Kennesaw State coach Brian Bohannon thinks Jacksonville State is without a doubt the best team the Owls have faced in program history.

In last season’s game in Jacksonville, Ala., the Owls — who averaged 30 points last season — were limited to 17 points by the constricting Gamecocks defense in a narrow KSU victory.

Bohannon even joked last year that Jacksonville State looked like it had 13 players on defense because of how it stonewalled the Kennesaw State run game. In their 17-7 win, the Owls were limited to 213 rushing yards, averaging 3.9 a carry with only two touchdowns.
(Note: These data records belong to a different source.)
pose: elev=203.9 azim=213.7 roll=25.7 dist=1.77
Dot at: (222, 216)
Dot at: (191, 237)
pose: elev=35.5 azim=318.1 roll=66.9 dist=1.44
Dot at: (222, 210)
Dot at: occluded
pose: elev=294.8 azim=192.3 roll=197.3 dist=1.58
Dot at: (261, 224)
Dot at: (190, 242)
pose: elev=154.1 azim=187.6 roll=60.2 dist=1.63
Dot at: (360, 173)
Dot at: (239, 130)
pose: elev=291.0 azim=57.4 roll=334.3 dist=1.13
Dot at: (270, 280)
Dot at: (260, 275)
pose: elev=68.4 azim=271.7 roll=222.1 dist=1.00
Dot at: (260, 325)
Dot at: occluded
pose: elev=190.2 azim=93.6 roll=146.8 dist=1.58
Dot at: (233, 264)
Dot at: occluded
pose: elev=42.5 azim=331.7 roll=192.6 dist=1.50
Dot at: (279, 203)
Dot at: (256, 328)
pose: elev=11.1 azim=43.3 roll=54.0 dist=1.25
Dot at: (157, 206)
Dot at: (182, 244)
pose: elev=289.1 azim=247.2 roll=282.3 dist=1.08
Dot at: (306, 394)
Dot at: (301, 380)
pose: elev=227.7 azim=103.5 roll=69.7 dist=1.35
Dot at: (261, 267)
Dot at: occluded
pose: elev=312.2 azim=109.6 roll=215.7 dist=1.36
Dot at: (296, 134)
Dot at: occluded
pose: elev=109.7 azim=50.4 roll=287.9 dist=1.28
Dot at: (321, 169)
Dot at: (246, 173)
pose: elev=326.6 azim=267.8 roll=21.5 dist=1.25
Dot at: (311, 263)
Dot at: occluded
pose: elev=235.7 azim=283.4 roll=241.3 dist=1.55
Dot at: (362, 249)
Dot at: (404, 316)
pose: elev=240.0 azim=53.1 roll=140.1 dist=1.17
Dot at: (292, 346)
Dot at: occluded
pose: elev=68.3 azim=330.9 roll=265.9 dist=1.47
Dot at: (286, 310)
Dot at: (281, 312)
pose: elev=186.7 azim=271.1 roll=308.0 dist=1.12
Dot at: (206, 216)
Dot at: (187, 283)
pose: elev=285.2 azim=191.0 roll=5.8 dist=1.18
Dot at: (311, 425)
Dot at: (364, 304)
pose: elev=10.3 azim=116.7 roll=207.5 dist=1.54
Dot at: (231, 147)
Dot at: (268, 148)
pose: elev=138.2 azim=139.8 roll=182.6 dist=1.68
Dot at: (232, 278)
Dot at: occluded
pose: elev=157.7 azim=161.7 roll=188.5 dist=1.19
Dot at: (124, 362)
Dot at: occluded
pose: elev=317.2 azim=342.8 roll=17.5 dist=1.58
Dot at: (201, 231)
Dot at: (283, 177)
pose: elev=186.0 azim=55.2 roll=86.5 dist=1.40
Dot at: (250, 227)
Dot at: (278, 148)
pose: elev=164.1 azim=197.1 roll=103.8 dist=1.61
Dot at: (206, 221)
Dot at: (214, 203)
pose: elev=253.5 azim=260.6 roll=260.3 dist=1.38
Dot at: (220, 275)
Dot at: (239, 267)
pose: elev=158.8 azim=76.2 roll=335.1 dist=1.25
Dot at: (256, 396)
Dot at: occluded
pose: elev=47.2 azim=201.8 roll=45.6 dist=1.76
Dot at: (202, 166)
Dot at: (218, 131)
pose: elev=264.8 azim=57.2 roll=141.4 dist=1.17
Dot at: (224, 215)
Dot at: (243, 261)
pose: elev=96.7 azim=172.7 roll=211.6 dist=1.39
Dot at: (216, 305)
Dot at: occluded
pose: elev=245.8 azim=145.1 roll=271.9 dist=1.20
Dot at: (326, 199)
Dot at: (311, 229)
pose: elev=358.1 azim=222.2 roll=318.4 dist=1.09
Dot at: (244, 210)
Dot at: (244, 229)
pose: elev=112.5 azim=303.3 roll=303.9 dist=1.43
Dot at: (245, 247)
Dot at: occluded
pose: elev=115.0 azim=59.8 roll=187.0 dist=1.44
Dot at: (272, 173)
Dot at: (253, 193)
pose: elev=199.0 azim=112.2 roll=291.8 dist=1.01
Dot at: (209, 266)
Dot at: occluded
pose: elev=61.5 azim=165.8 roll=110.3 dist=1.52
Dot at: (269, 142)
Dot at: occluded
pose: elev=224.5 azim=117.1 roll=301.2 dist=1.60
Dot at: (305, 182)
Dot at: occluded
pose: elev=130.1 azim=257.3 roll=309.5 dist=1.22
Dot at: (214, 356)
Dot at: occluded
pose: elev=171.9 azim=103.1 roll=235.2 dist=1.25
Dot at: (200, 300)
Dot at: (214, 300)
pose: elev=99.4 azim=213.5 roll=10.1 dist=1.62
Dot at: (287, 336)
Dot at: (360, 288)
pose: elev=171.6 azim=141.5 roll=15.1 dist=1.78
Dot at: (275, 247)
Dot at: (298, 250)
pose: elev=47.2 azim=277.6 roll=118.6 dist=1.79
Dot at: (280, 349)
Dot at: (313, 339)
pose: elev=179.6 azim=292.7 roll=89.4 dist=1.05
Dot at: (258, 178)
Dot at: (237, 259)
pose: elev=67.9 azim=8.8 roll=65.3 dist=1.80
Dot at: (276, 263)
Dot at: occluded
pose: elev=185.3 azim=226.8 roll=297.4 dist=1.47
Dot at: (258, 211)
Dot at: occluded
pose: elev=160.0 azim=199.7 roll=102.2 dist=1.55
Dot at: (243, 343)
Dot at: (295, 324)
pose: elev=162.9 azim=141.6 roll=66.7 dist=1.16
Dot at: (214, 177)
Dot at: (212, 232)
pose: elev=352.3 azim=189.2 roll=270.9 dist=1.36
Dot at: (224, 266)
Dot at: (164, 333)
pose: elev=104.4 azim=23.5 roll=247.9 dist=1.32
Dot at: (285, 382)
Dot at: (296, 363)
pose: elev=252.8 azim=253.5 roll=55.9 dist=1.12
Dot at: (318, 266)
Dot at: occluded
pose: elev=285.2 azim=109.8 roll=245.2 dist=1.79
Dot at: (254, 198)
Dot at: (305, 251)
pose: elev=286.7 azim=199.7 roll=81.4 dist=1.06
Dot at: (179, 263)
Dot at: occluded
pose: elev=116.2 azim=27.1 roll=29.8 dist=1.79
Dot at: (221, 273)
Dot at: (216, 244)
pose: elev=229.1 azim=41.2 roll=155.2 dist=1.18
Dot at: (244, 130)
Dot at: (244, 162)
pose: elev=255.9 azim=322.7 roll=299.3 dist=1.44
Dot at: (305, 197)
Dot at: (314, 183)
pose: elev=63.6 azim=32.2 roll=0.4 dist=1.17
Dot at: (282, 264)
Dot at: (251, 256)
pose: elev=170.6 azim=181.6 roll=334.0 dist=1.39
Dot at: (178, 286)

Kennesaw State (9-1) coaches and players expect the same in this season’s meeting Saturday at SunTrust Park, where the teams will meet in a 3 p.m. game that will be televised by Fox Sports Southeast.

Quarterback Chandler Burks, who scored one of the Owls’ touchdowns last season, said outlasting Jacksonville State last year took everything his team had.

“They came out with a really sound plan against us,” Burks said. “We saw a multi-front game and then also their experience on the defensive side being they had a lot of guys who played a lot of football and then at the end of the day, it comes down to them being really good football players, and they went out there and they executed at a very high level.”

Burks rushed for 76 yards on 19 carries in the win, but also threw for 126 yards in search of another way to move the ball downfield.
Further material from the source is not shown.